# Input:
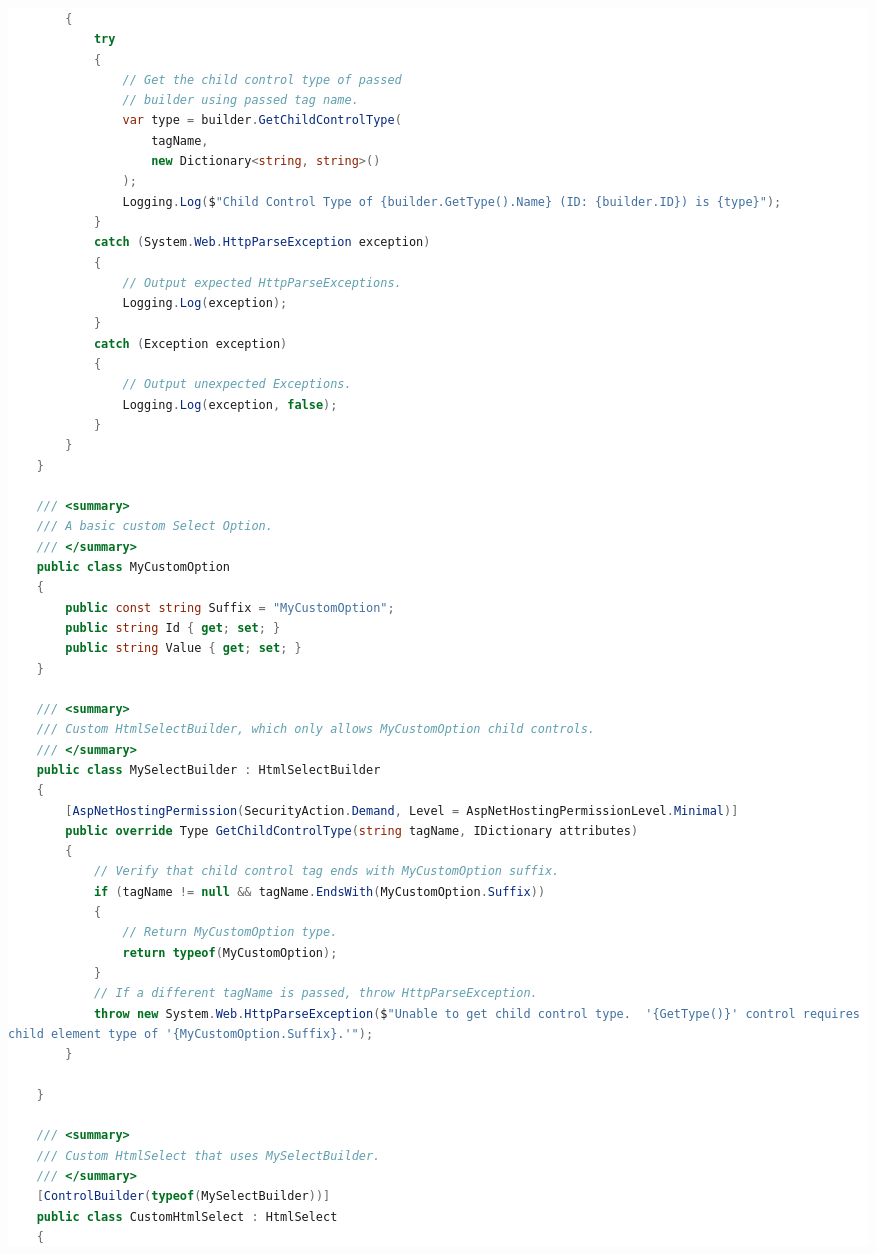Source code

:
 ```cs
        {
            try
            {
                // Get the child control type of passed 
                // builder using passed tag name.
                var type = builder.GetChildControlType(
                    tagName, 
                    new Dictionary<string, string>()
                );
                Logging.Log($"Child Control Type of {builder.GetType().Name} (ID: {builder.ID}) is {type}");
            }
            catch (System.Web.HttpParseException exception)
            {
                // Output expected HttpParseExceptions.
                Logging.Log(exception);
            }
            catch (Exception exception)
            {
                // Output unexpected Exceptions.
                Logging.Log(exception, false);
            }
        }
    }

    /// <summary>
    /// A basic custom Select Option.
    /// </summary>
    public class MyCustomOption
    {
        public const string Suffix = "MyCustomOption";
        public string Id { get; set; }
        public string Value { get; set; }
    }

    /// <summary>
    /// Custom HtmlSelectBuilder, which only allows MyCustomOption child controls.
    /// </summary>
    public class MySelectBuilder : HtmlSelectBuilder
    {
        [AspNetHostingPermission(SecurityAction.Demand, Level = AspNetHostingPermissionLevel.Minimal)]
        public override Type GetChildControlType(string tagName, IDictionary attributes)
        {
            // Verify that child control tag ends with MyCustomOption suffix.
            if (tagName != null && tagName.EndsWith(MyCustomOption.Suffix))
            {
                // Return MyCustomOption type.
                return typeof(MyCustomOption);
            }
            // If a different tagName is passed, throw HttpParseException.
            throw new System.Web.HttpParseException($"Unable to get child control type.  '{GetType()}' control requires child element type of '{MyCustomOption.Suffix}.'");
        }

    }

    /// <summary>
    /// Custom HtmlSelect that uses MySelectBuilder.
    /// </summary>
    [ControlBuilder(typeof(MySelectBuilder))]
    public class CustomHtmlSelect : HtmlSelect
    {
```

# Task objective:
Once you have located every line with the word "Logging" in the material above, list those lines.

# Written answer:
                Logging.Log($"Child Control Type of {builder.GetType().Name} (ID: {builder.ID}) is {type}");
                Logging.Log(exception);
                Logging.Log(exception, false);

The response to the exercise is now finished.